Miguel Regueiro, MD, on Care for the Hospitalized Patient With Ulcerative Colitis

In this video, Dr Regueiro discusses his presentation on managing the patient hospitalized with severe ulcerative colitis. He will present on this topic at the upcoming Advances in Inflammatory Bowel Diseases virtual regional meeting on March 6. 


Miguel Regueiro, MD, is chief of gastroenterology, hepatology, and nutrition at the Cleveland Clinic and Inflammatory Bowel Disease Section Editor for Gastroenterology Learning Network.



I'm Dr. Miguel Regueiro. I'm professor and chair of gastroenterology, hepatology, and nutrition at Cleveland Clinic in Cleveland, Ohio.

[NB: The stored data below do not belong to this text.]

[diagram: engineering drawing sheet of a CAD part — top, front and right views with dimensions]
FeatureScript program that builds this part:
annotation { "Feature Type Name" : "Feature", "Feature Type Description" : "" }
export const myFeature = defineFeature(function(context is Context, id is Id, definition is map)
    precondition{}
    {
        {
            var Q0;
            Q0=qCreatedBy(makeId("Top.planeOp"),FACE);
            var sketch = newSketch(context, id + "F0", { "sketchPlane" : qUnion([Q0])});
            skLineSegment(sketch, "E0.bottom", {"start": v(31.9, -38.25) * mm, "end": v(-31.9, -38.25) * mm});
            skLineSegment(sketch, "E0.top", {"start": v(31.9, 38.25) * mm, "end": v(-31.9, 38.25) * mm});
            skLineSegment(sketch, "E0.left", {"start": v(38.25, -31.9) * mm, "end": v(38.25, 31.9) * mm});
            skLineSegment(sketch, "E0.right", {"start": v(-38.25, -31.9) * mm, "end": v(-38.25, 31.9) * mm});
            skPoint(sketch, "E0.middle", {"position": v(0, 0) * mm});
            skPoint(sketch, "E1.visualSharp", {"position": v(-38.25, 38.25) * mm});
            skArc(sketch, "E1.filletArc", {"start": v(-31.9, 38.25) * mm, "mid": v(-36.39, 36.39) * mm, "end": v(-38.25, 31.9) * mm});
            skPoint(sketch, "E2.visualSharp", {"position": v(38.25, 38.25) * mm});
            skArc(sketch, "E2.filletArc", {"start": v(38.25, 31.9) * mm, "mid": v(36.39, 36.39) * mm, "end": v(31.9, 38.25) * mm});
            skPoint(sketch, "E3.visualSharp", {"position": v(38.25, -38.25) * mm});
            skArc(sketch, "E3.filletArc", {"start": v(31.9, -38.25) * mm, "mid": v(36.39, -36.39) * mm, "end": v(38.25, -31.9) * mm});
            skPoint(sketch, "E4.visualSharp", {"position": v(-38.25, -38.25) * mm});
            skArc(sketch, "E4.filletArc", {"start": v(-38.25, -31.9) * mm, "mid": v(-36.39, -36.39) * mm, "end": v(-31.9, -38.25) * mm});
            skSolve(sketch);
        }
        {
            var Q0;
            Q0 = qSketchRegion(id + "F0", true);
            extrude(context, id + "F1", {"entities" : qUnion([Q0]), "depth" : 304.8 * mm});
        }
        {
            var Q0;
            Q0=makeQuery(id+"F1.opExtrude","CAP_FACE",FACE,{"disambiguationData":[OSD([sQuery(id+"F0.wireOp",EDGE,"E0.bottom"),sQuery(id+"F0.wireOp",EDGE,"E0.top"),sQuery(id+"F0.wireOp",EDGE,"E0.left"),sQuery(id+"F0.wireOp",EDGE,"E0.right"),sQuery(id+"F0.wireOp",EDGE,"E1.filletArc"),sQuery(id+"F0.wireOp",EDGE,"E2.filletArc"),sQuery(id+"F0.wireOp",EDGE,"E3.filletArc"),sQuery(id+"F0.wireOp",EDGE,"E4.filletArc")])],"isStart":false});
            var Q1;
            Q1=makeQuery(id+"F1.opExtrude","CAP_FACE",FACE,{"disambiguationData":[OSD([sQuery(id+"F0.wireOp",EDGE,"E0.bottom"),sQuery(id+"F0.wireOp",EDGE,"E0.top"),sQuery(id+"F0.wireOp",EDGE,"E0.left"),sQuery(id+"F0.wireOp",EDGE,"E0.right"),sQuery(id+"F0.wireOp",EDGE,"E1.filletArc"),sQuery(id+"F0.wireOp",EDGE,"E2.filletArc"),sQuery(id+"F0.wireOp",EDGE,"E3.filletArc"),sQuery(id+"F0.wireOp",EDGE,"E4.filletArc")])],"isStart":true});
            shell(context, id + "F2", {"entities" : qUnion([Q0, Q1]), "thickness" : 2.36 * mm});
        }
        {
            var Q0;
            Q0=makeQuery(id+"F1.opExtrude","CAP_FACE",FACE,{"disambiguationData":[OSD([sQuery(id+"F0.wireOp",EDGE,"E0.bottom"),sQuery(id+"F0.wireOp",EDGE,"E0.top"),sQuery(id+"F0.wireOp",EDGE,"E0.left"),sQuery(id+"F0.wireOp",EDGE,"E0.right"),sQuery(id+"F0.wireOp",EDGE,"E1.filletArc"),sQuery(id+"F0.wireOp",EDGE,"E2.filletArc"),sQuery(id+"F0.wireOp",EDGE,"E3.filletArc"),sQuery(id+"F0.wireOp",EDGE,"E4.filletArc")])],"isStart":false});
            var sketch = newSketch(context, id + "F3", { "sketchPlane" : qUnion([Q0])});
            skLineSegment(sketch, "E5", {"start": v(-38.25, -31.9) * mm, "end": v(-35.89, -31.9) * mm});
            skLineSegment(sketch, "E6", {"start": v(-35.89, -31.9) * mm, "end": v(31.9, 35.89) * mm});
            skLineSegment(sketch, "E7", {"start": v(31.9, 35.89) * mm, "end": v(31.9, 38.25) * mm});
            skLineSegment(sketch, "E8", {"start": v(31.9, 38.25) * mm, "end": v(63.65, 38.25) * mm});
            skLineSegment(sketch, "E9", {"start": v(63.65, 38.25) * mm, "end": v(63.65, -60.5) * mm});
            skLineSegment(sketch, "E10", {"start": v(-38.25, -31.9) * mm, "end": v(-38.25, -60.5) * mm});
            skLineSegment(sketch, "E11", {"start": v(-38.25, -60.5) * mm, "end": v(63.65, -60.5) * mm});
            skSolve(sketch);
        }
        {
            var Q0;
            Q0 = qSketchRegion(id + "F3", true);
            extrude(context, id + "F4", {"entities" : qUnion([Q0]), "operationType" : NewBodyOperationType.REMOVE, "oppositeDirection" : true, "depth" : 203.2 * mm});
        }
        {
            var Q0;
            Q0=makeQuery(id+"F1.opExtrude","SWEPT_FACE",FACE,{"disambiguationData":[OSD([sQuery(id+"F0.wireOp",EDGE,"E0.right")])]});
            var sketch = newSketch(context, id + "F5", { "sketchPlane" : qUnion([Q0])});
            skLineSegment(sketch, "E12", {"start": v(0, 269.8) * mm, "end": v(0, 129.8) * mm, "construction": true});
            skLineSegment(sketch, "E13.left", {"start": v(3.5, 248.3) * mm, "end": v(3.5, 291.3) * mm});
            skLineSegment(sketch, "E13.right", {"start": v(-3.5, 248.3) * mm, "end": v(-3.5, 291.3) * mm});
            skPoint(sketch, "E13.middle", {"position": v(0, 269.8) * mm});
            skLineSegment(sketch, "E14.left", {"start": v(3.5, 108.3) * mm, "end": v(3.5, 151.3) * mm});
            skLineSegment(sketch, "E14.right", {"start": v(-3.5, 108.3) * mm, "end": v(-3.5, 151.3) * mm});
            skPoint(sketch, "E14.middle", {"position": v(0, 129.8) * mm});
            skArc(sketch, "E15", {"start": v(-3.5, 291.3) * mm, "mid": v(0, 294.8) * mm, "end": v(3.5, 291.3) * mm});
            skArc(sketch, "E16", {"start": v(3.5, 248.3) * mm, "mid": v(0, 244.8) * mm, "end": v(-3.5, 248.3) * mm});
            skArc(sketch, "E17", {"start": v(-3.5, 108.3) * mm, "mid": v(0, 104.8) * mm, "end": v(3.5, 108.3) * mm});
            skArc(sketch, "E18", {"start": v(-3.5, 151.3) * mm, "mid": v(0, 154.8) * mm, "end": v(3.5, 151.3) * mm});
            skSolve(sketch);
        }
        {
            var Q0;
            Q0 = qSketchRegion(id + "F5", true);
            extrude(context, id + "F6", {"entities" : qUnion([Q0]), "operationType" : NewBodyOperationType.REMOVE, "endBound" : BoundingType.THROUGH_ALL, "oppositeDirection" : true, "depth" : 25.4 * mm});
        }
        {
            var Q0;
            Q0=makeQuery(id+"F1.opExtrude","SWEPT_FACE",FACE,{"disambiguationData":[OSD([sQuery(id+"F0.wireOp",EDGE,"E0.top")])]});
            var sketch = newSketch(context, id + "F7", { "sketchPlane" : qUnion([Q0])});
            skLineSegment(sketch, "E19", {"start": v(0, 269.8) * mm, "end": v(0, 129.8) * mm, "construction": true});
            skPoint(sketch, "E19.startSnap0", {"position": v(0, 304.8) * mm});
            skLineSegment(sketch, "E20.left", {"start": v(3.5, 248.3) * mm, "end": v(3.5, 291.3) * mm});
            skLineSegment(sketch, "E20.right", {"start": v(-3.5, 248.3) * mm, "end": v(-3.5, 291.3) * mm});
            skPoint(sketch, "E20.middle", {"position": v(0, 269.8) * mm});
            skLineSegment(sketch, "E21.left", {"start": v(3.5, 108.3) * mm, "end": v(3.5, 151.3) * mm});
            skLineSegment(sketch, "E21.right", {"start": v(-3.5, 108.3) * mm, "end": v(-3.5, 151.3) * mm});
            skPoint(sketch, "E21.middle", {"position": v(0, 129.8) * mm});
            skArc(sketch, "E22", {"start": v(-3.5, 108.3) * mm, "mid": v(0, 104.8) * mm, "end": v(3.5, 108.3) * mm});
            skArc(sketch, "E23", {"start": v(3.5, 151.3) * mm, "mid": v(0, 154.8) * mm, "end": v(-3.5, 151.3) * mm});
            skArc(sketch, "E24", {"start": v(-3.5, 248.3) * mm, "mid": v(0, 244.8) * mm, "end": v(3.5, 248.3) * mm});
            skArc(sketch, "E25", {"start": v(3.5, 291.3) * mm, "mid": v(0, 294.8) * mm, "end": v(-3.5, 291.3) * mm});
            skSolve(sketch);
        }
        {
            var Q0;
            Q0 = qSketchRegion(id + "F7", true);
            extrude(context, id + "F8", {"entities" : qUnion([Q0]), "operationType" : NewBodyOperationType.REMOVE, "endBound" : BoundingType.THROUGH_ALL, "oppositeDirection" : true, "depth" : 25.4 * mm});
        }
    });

My presentation at AIBD 2021 involves the hospitalized patient with ulcerative colitis. This is a very important topic because we are seeing an increased prevalence of ulcerative colitis, but equally, we're seeing an increased rate of hospitalized ulcerative colitis patients.

Why is this? The answer is we don't entirely know; however, there seems to be a more severe presentation of ulcerative colitis than we have seen in the past, especially in our young male patients and young patients in general.

What this means is they come to the hospital requiring an admission. Why? Because they're bleeding. They have diarrhea. When we do a colonoscopy, they have very deep ulcers in the colon.

My talk will focus on how we manage them. When these patients are admitted, some are already taking corticosteroids like prednisone. One key aspect is while we do initiate intravenous steroids in the hospital, we want to be careful on the dose. Meaning, 60 milligrams of methylprednisolone a day is enough. That's number 1.

Number 2 is we need to act faster. What I mean by that is when they come to the hospital, we shouldn't wait a few days to do certain assessments. On day one or day two, we can do an unprepped —they don't need a prep because they're having so much diarrhea — sigmoidoscopy, or colonoscopy. That's number 2.

Number 3 is, if they have severe disease and they're on the IV steroids, we need to move to a next step. The 3 next steps today are infliximab, or cyclosporine, or surgery, which is a colectomy. We need to actually move along to that progression.

My talk will review the data on infliximab especially higher dose, 10 milligram per kilogram, accelerated. Meaning, we give a dose, and a few days later, we may give a second dose. Then, also discussion about cyclosporine and its utility in inpatient ulcerative colitis.

While for some, this may be a good agent to bridge them to another treatment like vedolizumab. Then, finally, we can't forget our surgical colleagues. Surgery is not a failure of disease. Sometimes, these patients do best with a colectomy given how severe they are.

In conclusion, I also will review the aspects of how blood clots in these patients are high, so we need to anticoagulate our patients, give low‑dose molecular‑weight heparin. These are important features as well.

With that review of how the patient presents and what we do initially to rule out certain infections and make sure that we understand the disease, to the different treatments like infliximab, cyclosporine, surgery, and newer treatments like tofacitinib, hyperbaric oxygen, to other complications like blood clots, that's really the essence of my talk.

I look forward to meeting and seeing all of you soon. Thank you very much.